Muck and Mystery
   Loitering With Intent
blog - at - crumbtrail.org
March 08, 2007
Self Justification

Members of the hectoring classes and their supporters spend a great deal of effort seeking to justify themselves. In the process they conceal relevant information and offer mistaken analyses. Consider: Paternal policies fight cognitive bias, slash information costs, and privelege responsible subselves

To help us avoid these biases we have hired representatives, who create agencies (like the FDA and the SEC) with committees and subcommittees that debate the issue: they put on seminars and conferences and write working papers and white papers and cost/benefit analyses, and invite comments, etc, in short, consider the matter in depth, and then decide to ban certain drugs or activities, and not others. We voters ratify this every 2 years, except when we change our mind, as with alcohol, tobacco, or thalidomide.

Besides saving our lives, minds and fortunes, a side benefit is savings for us citizens in information costs, because we citizens don't have to read all the papers, and a good thing too, because we have to use our time to make profits, the froth from which is used to pay our representatives. (We also save on decision costs.)

All this we do because we know we have many selves within ourselves, including a short term self who wants to snort cocaine, and guzzle Dr. Quacko's Tonic because 'everyone's doing it' (the bandwagon bias), and try our luck with porkbellies, who has a bad case of the Bias Blind Spot (the meta-bias which makes us think we don't have to compensate for our cognitive biases) VS. a long-term self, who knows it has cognitive biases and knows it can't overcome them, not alone, it needs help.

They do not save information costs, they displace them and in the end increase them. We citizens do not have to read all the papers. Most of them are mindless neeping about trivia in any event, published only to keep researchers employed. The fraction that contain useful knowledge are soon communicated to the rest of society. Real knowledge diffuses rapidly, unless gatekeepers restrict the flows. This has been done in a variety of ways - such as speaking and writing in convoluted ways using private notations - but it is becoming harder to do now that communication technologies have improved and those who can translate the garbled language quickly do so.

There is no need for mediators. They are anachronisms. They increase the costs to citizens of acquiring information by adding a layer of distortion and misinformnation. Citizens have to decode the mediators as well as evaluating real information about issues.

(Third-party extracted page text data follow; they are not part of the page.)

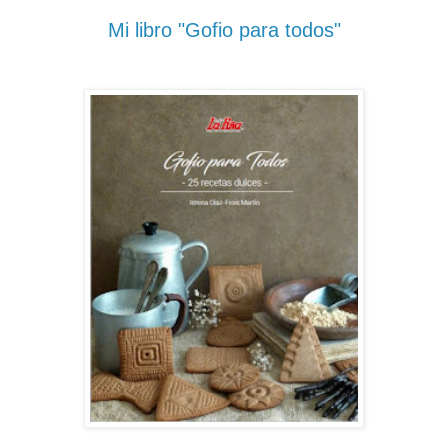
Mi libro "Gofio para todos"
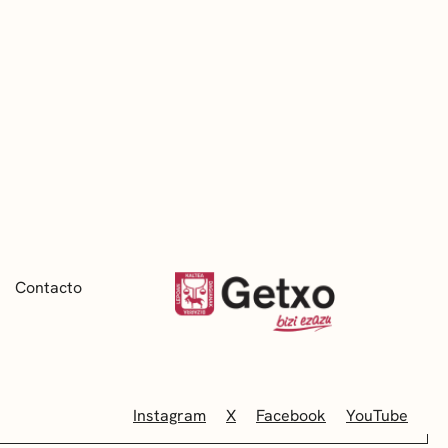
Contacto
Instagram
X
Facebook
YouTube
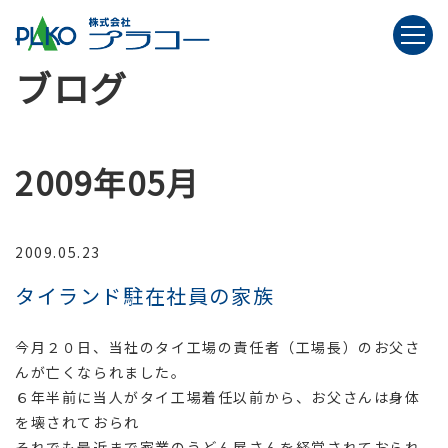
ブログ
2009年05月
2009.05.23
タイランド駐在社員の家族
今月２０日、当社のタイ工場の責任者（工場長）のお父さ
んが亡くなられました。
６年半前に当人がタイ工場着任以前から、お父さんは身体
を壊されておられ
それでも最近まで家業のうどん屋さんを経営されておられ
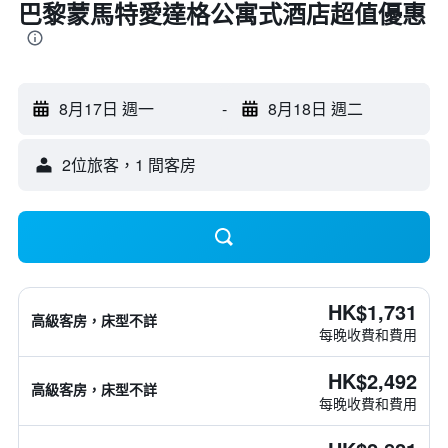
巴黎蒙馬特愛達格公寓式酒店超值優惠
8月17日 週一
-
8月18日 週二
2位旅客，1 間客房
HK$1,731
高級客房，床型不詳
每晚收費和費用
HK$2,492
高級客房，床型不詳
每晚收費和費用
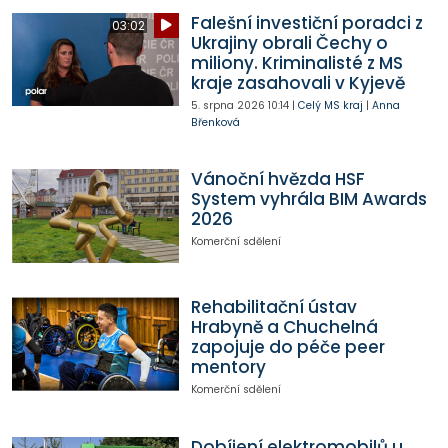
Falešní investiční poradci z
03:02
Ukrajiny obrali Čechy o
miliony. Kriminalisté z MS
kraje zasahovali v Kyjevě
5. srpna 2026
10:14
|
Celý MS kraj
|
Anna
Břenková
Vánoční hvězda HSF
System vyhrála BIM Awards
2026
Komerční sdělení
Rehabilitační ústav
Hrabyně a Chuchelná
zapojuje do péče peer
mentory
Komerční sdělení
Dobíjení elektromobilů u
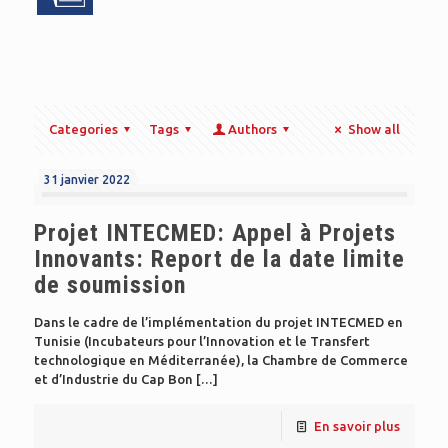
Categories
Tags
Authors
Show all
31 janvier 2022
Projet INTECMED: Appel à Projets
Innovants: Report de la date limite
de soumission
Dans le cadre de l’implémentation du projet INTECMED en
Tunisie (Incubateurs pour l’Innovation et le Transfert
technologique en Méditerranée), la Chambre de Commerce
et d’Industrie du Cap Bon
[…]
En savoir plus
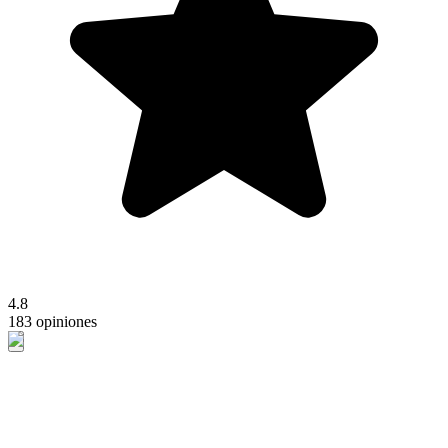
4.8
183 opiniones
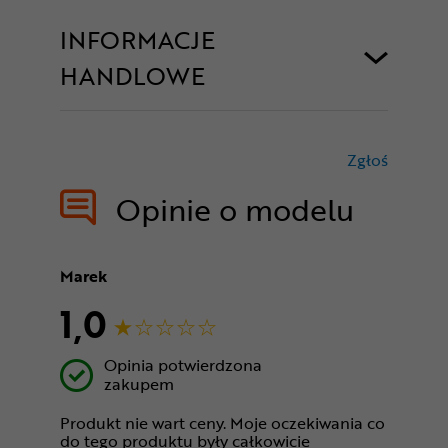
INFORMACJE
HANDLOWE
Zgłoś
treści nie
Opinie o modelu
Marek
1,0
Opinia potwierdzona
zakupem
Produkt nie wart ceny. Moje oczekiwania co
do tego produktu były całkowicie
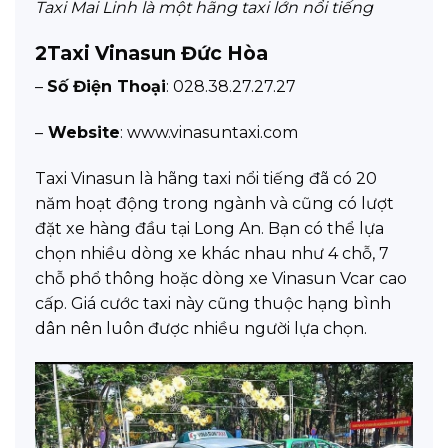
Taxi Mai Linh là một hãng taxi lớn nổi tiếng
2
Taxi Vinasun Đức Hòa
–
Số Điện Thoại
: 028.38.27.27.27
–
Website
: www.vinasuntaxi.com
Taxi Vinasun là hãng taxi nổi tiếng đã có 20
năm hoạt động trong ngành và cũng có lượt
đặt xe hàng đầu tại Long An. Bạn có thể lựa
chọn nhiều dòng xe khác nhau như 4 chỗ, 7
chỗ phổ thông hoặc dòng xe Vinasun Vcar cao
cấp. Giá cước taxi này cũng thuộc hạng bình
dân nên luôn được nhiều người lựa chọn.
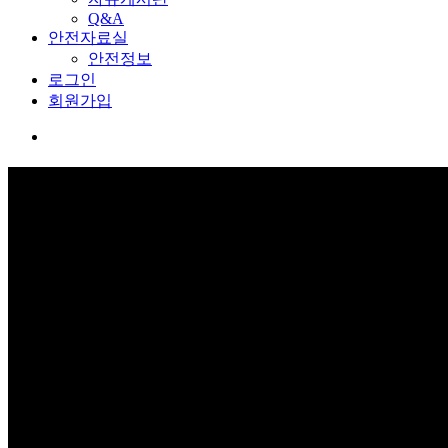
Q&A
안전자료실
안전정보
로그인
회원가입
회원가입
보고 듣고 느끼고 체험하며 스스로 안전을 배웁니다.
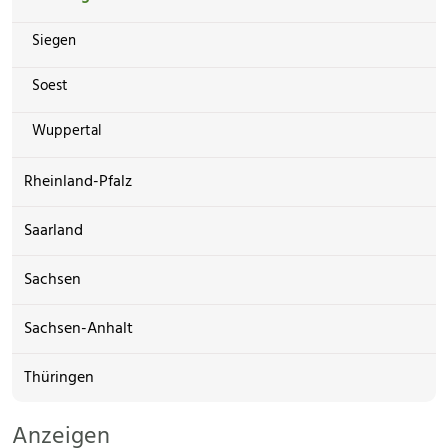
Siegen
Soest
Wuppertal
Rheinland-Pfalz
Saarland
Sachsen
Sachsen-Anhalt
Thüringen
Anzeigen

Individuals will always make some bad decisions. The existence of hectoring classes does not change this. Good decisions are more likely when real information flows freely. The social mind makes errors, and the best way to reduce error is to avoid polluting the information stream. There's a stepwise refinement process. The social mind mutters to itself, noting both bad and good thoughts as they occur, and makes progress not by hewing to the straight and narrow so much as continuously correcting course when the going gets rough off the path. The key to best progress is good and plentiful information.